DOCUMENT EXTRACT:
>> start

Confession time: I have never completed The Artist’s Way. I have read it all, but I’ve never sat down and done all of the exercises. I can’t pretend I have a smart reason for this – the truth is that I do all of the exercises up to Week 3 in a single weekend and then forget about it for six months. It’s probably fair to assume that I’m never going to take over the world.

But I’ve always quite liked Cameron’s approach and her methods. The one element of The Artist’s Way that has resonated with me is morning pages – the practice of completing three pages of free writing every morning. Again, it’s not something I do consistently (blame working a full-time job with flexi time, and who I am as a person), but it has worked for me in the past.

There was a lot to like about Floor Sample – subtitled ‘A Creative Memoir’, there’s probably less salacious stuff about Martin Scorsese (Cameron’s ex-husband and the father of her daughter) than some readers might like, as the focus remains firmly on her writing with a slight detour into her history of addiction (Cameron is a long-term sober alcoholic). There is a lovely feeling of joy about Cameron’s writing – whether she’s hustling for stories for the Washington Post or shooting indie movies with her toddler and neighbour in the local park, you sense that this woman has fun with her work. In fact, against the backdrop of her alcoholism and later mental illnesses, you sense that there were times that creative work was one of the most pure sources of happiness she had.

However, it’s also quite clear that in her creative life, Julia Cameron has been astoundingly fortunate. Since graduating from college, she has never worked at anything that was not writing, or teaching writing, or filmmaking. If you are hoping for the tale of how a writing guru kept the faith while waiting tables and selling books, then I’d suggest Natalie Goldberg (or Tiffany Reisz, who sadly hasn’t written a book about her writing methods yet, but the FAQ on her website and her answers to writing questions on Goodreads have some solid advice. She wrote her first novel while working in a book shop and now writes full-time, free of student loan debt). Throughout her memoir, Cameron seems to have a network of ever-helpful friends to draw on for work, cheap rent, and crash space, but she doesn’t explicitly acknowledge – or explain how she came by – that privilege.

Which, for me, throws a somewhat different light on her earlier work on The Artist’s Way. I suspect that it’s probably quite easy to preach how great the creative life is when you’ve never had to balance it with making enough money to eat. Not that Cameron didn’t face, and overcome, other astonishing challenges – if she writes a memoir of her addiction and recovery, I’ll be first in line to read it. And I am not suggesting that The Artist’s Way lacks value because Julia Cameron never had to work a lunch shift in Eddie Rockets on South Anne Street – it’s helped millions of people (TAW, not Eddie’s).

But I am suggesting that the environment which enabled you to create your art cannot be separated from the art itself – if you position yourself as a teacher or a guide.

Interestingly, Cameron and her ex-husband Mark Bryan co-authored a book on money addiction. I may need to dig that out to see if it sheds any light on what I learned from Floor Sample.

Verdict: Check it out, watch for jealousy!

>> end

Stored items
>> start

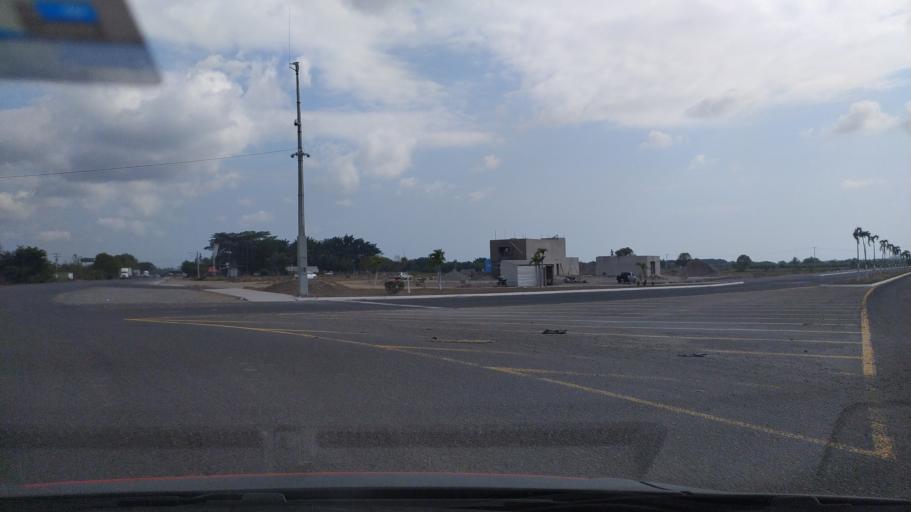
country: MX
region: Colima
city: Tecoman
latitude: 18.8970
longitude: -103.8599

>> end

INSTRUCTIONS FOR THE TASK: What practice from The Artist's Way does the review of Floor Sample describe as morning pages? These lines bear no relation to the review.

RESULT BELOW: Morning pages are the practice of completing three pages of free writing every morning.